Text passage section start
GF: In this low-interest-rate environment how do you manage clients treasury-yield expectations?


FEDER

: It comes down to helping clients build their resources and educating them so they can do what they are best suited to in a more efficient manner. Everybody is always looking for ways to be more efficient, so we sit down with our clients and work out the best way to manage different portions of their pools of assets.


MANDLER

: Our customers are looking for rate enhancement, and for that they need different instruments.So we deliver different instruments. And we offer tools that enable them to make the most of their global liquidity.


ROSENSTEIN

: In this environment, companies seeking to enhance yields need to look beyond returns and to focus on the efficiency and cost of managing a global treasury. Tools, such as multi-entity pooling, help companies automate manual processes, reduce infrastructure costs, deliver more timely and accurate information and ultimately reduce interest expense.


SOLIMINE

: In this environment we see our clients looking at their treasury operations to reduce risk, to implement workflows that improve decision-making, and model their alternatives to extract the maximum overall yield possible. When the investment yields are low, both transaction costs and the importance of efficiencies through automation have a relatively larger effect on results.


CARPETTO

: Our job has been to package the investment opportunities with other products to make it easier for customers to do business to make the overall process more efficient.We look to add value and maximize the clients yield on investments by linking it to the overall treasury process.


GF

: What is happening with treasury management technology investment at banks and corporates?


WARD

: Banks have maintained investment levels, particularly to support regulatory requirements and standard changes. But there are also investments being made to integrate our products better on the front end and deliver new services and capabilities. The poor earnings environment, though,from a corporate perspective, creates more of a challenge when it comes to investing in treasury.
Text passage section end
Dataset excerpts section start
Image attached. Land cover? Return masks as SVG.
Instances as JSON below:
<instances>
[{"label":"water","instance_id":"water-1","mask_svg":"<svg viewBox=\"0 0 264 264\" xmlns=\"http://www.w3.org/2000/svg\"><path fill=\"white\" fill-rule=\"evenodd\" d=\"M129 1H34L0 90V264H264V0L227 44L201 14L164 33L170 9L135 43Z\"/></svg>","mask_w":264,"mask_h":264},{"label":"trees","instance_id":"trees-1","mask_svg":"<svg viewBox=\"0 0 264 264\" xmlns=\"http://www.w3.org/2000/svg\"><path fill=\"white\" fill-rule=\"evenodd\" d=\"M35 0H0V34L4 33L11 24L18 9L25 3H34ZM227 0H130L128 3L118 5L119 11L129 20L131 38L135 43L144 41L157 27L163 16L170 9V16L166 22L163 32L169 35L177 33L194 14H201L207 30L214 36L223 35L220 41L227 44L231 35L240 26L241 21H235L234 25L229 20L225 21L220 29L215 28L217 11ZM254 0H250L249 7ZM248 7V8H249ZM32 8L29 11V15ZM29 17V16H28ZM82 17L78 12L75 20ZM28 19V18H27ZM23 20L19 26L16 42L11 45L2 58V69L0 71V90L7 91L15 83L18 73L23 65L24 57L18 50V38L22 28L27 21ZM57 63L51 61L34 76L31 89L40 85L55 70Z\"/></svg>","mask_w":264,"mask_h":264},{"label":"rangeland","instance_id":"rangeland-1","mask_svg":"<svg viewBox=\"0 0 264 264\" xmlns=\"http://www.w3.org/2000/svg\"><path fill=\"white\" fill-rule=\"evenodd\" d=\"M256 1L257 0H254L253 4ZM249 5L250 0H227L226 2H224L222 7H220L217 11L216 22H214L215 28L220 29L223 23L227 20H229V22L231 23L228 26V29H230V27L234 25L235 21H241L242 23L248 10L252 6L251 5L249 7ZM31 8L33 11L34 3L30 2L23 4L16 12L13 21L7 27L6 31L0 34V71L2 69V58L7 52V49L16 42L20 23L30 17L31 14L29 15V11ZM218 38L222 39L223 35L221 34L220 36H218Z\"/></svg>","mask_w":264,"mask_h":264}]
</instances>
Dataset excerpts section end
> **To do**
In the text on treasury management, which tool does Rosenstein give as an example of one that helps companies automate manual processes?

> **Response for this exercise**
Multi-entity pooling.